▸ Stated goal
Copy out the passage on the council's township bond ordinance in full, word for word.

## START Passage shown

Council members asked for practical examples to compare the cost of incremental projects. "You could just kind of run the numbers on what a $100,000 note would look like," said Josh Nikita of Acacia, offering to provide an amortization example showing how a single project would be allocated across the blended financing plan.

Presenters described the legal and accounting constraints that drive the plan: state rules requiring early amortization and a weighted-average useful life for assets combined into a single financing. The financial team said they used a conservative interest-rate assumption in the presentation (3.35 percent) and that prevailing market rates for recent financings have been nearer to 2.80''2.90 percent, which could lower projected costs.

After questions and clarifications, the council introduced Ordinance 26‑10, a bond ordinance appropriating $1,799,000 and authorizing the issuance of $1,464,398 in bonds or notes for various township improvements. The motion to introduce the ordinance at first reading passed on a roll-call vote, and the council authorized publication and scheduled a public hearing under Resolution 26‑245. The financing team said an offering statement and official statement would be produced if the ordinance moves forward.

Next steps: the council will hold the scheduled public hearing and consider final adoption at a subsequent meeting; the administration said a resolution authorizing the notice of sale and other sale collateral would be prepared for the May 18 meeting if the ordinance remains on track.

## END Passage shown
## START Stored rows

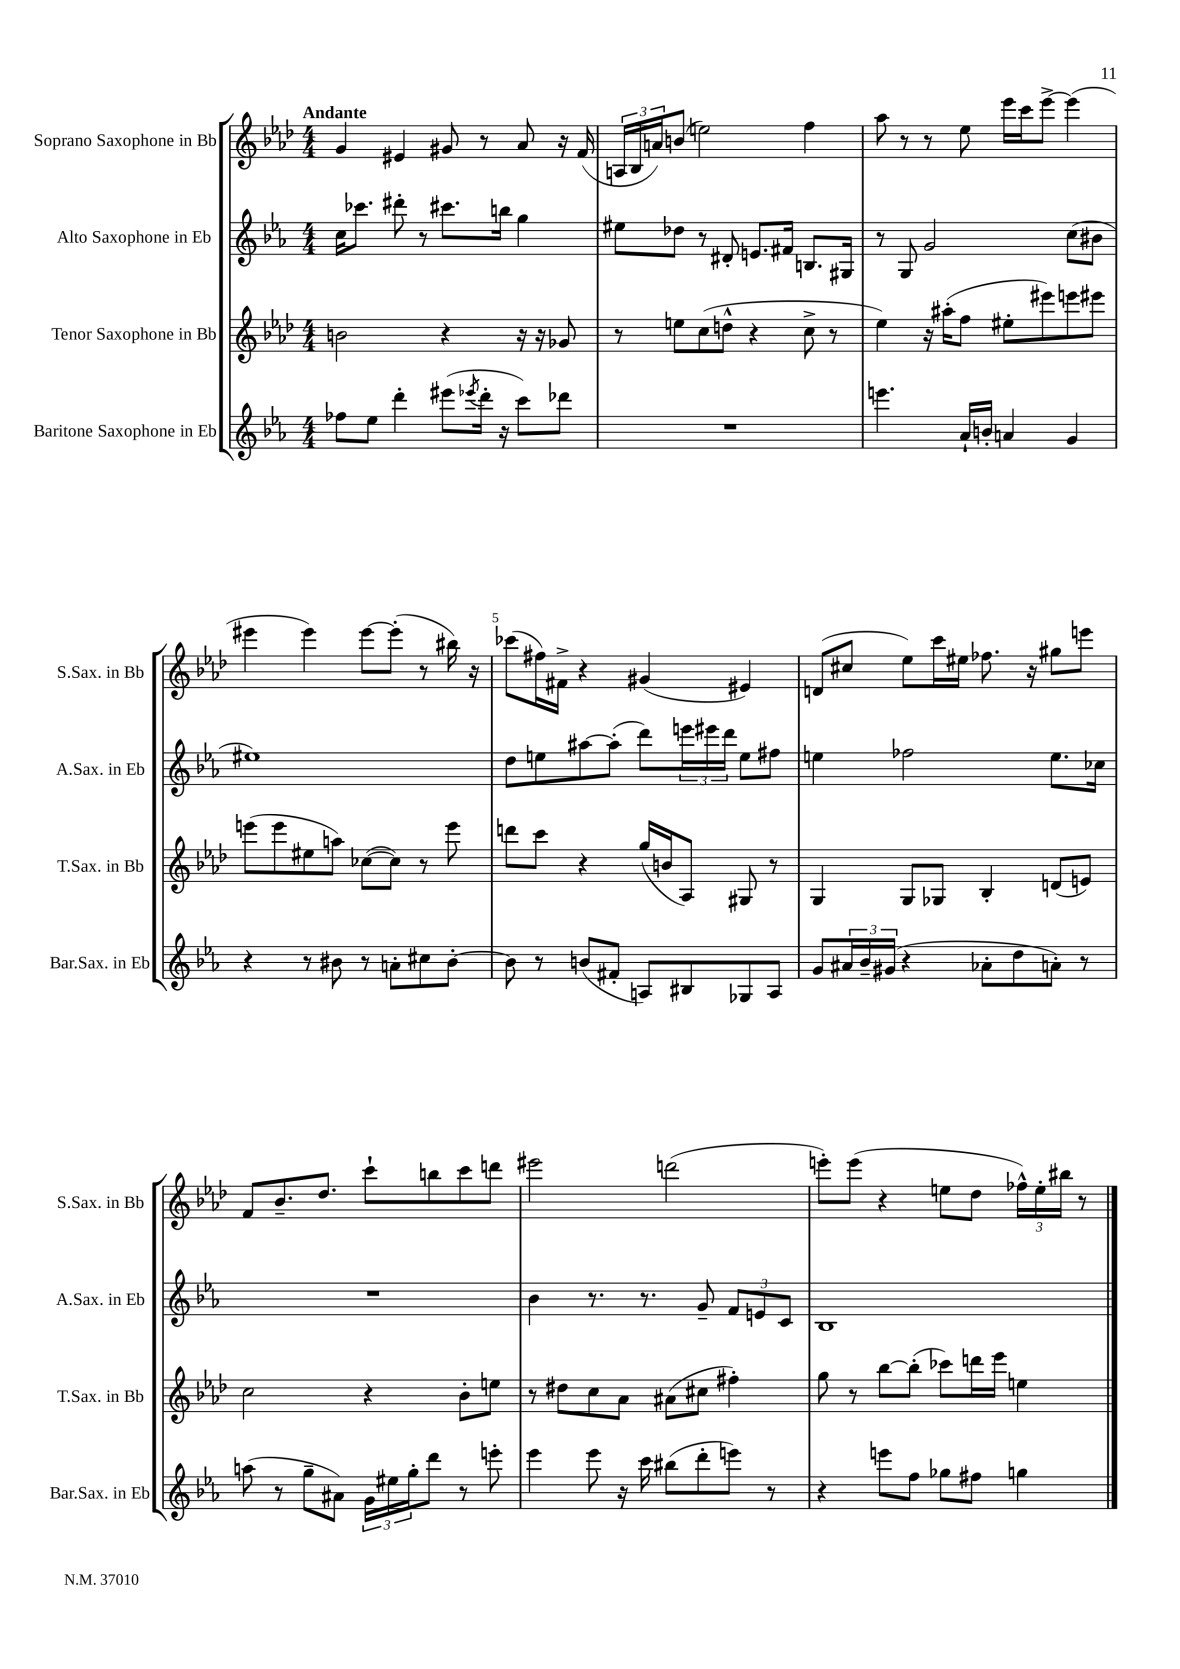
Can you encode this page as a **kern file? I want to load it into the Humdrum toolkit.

## END Stored rows
## START Stored rows

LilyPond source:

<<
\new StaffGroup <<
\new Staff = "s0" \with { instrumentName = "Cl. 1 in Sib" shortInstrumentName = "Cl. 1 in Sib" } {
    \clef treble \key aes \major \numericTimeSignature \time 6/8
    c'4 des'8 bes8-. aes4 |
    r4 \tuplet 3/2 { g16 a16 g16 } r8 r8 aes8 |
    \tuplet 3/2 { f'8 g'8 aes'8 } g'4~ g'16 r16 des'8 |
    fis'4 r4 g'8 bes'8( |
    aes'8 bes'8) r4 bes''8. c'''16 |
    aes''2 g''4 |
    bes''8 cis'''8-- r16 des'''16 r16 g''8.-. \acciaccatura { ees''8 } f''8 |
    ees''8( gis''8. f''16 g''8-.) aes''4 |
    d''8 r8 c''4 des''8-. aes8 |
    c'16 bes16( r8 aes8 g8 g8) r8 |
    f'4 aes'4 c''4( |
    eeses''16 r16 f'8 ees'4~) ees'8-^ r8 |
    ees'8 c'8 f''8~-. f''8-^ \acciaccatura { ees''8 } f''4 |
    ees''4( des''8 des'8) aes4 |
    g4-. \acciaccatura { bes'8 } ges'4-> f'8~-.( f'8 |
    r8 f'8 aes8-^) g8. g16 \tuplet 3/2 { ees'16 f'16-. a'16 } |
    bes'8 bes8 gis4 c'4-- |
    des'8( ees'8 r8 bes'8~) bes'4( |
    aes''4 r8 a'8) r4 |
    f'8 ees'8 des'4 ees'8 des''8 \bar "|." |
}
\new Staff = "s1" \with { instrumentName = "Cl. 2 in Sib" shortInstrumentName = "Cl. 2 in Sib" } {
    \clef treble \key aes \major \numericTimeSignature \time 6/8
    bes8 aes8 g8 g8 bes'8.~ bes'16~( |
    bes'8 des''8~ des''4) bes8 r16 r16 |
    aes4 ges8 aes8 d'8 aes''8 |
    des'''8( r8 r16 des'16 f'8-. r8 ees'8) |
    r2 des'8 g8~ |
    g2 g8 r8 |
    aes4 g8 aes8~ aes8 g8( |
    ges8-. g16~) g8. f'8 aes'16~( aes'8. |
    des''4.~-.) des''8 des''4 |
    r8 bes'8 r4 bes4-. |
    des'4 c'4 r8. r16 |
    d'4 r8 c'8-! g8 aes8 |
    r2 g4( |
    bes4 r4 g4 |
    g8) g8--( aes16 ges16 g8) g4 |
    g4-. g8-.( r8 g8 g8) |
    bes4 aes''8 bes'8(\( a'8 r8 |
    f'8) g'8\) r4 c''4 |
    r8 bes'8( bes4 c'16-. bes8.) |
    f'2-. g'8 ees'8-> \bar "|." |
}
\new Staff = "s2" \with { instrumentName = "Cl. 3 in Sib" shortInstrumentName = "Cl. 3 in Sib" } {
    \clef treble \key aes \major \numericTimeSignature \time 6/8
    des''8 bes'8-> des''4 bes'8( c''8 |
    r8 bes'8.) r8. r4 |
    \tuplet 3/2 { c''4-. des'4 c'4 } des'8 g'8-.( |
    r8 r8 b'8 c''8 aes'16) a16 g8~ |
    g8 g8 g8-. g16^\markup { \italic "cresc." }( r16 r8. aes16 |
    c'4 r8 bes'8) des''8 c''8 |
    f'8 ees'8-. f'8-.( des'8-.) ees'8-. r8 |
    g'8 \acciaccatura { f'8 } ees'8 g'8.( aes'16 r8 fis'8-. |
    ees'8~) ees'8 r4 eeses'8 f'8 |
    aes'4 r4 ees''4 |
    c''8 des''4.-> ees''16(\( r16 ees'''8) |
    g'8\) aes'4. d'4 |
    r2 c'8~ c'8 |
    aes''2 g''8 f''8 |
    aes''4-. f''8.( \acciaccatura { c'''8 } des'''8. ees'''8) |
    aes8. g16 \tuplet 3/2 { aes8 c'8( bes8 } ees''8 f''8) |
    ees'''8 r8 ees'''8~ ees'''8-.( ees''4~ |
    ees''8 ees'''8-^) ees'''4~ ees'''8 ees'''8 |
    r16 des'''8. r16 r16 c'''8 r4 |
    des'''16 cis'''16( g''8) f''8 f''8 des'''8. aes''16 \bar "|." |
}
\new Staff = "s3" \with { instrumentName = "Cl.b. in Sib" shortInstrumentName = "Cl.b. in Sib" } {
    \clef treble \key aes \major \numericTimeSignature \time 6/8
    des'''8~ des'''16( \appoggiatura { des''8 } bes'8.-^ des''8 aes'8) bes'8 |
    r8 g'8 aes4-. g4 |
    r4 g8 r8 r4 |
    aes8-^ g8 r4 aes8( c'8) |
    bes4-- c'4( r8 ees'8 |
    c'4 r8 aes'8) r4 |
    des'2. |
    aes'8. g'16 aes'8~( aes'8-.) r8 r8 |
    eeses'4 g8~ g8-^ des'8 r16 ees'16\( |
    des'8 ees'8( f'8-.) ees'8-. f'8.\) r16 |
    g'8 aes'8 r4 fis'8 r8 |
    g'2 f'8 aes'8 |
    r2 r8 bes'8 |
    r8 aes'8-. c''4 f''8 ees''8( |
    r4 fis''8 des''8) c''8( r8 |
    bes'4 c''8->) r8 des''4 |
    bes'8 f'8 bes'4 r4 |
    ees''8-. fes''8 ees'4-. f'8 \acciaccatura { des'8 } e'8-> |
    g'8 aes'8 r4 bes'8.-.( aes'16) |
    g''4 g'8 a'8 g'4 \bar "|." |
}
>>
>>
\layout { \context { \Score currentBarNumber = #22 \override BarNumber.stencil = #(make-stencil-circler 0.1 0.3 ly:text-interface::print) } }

## END Stored rows
## START Stored rows

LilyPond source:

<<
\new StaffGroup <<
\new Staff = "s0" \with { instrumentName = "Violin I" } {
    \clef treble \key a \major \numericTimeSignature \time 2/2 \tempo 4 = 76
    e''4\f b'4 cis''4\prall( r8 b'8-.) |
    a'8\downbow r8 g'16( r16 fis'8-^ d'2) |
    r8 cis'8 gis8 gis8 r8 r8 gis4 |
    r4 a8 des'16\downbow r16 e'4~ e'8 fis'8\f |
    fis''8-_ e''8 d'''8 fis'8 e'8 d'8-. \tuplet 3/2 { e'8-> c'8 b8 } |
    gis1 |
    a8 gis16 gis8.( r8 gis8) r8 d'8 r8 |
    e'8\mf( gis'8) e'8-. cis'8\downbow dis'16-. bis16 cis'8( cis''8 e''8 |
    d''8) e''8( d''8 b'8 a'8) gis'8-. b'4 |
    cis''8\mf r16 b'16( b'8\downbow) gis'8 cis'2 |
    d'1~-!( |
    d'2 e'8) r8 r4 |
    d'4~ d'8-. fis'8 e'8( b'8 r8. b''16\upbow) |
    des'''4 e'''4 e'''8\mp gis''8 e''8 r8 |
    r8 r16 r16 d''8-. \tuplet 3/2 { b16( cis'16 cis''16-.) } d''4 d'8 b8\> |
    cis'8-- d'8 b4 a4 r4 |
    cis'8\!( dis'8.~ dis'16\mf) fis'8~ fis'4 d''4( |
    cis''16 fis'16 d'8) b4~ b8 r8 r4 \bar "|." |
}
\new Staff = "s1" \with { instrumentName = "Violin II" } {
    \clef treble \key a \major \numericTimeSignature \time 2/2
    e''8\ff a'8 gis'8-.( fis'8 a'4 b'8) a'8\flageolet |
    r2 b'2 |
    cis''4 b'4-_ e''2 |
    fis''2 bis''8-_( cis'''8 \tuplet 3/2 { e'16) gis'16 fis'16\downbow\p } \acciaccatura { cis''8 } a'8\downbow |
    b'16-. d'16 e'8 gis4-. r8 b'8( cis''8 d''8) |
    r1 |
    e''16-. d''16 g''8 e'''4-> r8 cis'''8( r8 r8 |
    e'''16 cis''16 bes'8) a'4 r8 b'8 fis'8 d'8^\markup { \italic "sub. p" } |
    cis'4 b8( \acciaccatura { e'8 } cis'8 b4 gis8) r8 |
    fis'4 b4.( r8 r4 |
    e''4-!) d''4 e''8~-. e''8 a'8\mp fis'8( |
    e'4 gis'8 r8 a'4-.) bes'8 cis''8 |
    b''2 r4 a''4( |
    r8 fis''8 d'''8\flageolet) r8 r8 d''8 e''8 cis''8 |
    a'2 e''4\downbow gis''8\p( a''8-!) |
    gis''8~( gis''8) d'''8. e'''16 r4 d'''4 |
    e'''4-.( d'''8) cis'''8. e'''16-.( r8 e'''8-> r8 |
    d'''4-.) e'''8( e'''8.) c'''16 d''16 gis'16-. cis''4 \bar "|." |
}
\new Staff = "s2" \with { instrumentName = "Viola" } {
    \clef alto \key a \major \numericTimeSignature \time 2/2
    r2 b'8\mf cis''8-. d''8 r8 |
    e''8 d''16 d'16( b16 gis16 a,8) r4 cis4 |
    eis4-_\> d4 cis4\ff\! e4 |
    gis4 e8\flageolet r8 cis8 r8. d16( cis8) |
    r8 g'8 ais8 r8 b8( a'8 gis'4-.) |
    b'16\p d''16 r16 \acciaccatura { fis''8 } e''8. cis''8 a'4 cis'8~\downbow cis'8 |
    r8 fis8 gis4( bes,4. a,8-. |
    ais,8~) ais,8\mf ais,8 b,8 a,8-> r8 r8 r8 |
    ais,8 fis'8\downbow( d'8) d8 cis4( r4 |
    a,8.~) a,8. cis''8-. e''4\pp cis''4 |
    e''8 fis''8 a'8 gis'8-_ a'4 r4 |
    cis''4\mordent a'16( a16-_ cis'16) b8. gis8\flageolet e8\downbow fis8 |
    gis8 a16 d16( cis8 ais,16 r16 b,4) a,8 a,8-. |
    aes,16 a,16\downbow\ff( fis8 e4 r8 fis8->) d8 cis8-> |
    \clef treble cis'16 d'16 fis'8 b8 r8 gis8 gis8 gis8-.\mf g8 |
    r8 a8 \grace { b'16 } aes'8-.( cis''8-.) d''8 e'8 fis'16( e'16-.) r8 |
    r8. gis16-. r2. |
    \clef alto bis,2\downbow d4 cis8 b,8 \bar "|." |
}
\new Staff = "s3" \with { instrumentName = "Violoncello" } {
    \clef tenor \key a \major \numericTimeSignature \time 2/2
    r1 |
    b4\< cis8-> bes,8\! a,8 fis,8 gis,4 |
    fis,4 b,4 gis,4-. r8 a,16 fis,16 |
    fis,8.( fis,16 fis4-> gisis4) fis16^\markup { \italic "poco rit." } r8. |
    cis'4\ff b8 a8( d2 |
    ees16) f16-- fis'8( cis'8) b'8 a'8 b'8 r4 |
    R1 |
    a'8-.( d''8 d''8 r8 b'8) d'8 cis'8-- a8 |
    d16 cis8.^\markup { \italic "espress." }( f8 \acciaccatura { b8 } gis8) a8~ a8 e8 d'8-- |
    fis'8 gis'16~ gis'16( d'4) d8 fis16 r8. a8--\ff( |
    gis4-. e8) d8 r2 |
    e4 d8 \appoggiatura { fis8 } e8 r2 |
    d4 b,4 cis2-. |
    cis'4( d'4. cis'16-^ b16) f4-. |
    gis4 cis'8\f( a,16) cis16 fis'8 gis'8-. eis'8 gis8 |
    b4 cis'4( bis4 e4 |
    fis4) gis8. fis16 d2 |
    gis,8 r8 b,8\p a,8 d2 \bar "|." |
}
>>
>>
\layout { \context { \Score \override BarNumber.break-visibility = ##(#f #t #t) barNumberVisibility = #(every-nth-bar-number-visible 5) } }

## END Stored rows

▸ In response
Council members asked for practical examples to compare the cost of incremental projects. "You could just kind of run the numbers on what a $100,000 note would look like," said Josh Nikita of Acacia, offering to provide an amortization example showing how a single project would be allocated across the blended financing plan.

Presenters described the legal and accounting constraints that drive the plan: state rules requiring early amortization and a weighted-average useful life for assets combined into a single financing. The financial team said they used a conservative interest-rate assumption in the presentation (3.35 percent) and that prevailing market rates for recent financings have been nearer to 2.80''2.90 percent, which could lower projected costs.

After questions and clarifications, the council introduced Ordinance 26‑10, a bond ordinance appropriating $1,799,000 and authorizing the issuance of $1,464,398 in bonds or notes for various township improvements. The motion to introduce the ordinance at first reading passed on a roll-call vote, and the council authorized publication and scheduled a public hearing under Resolution 26‑245. The financing team said an offering statement and official statement would be produced if the ordinance moves forward.

Next steps: the council will hold the scheduled public hearing and consider final adoption at a subsequent meeting; the administration said a resolution authorizing the notice of sale and other sale collateral would be prepared for the May 18 meeting if the ordinance remains on track.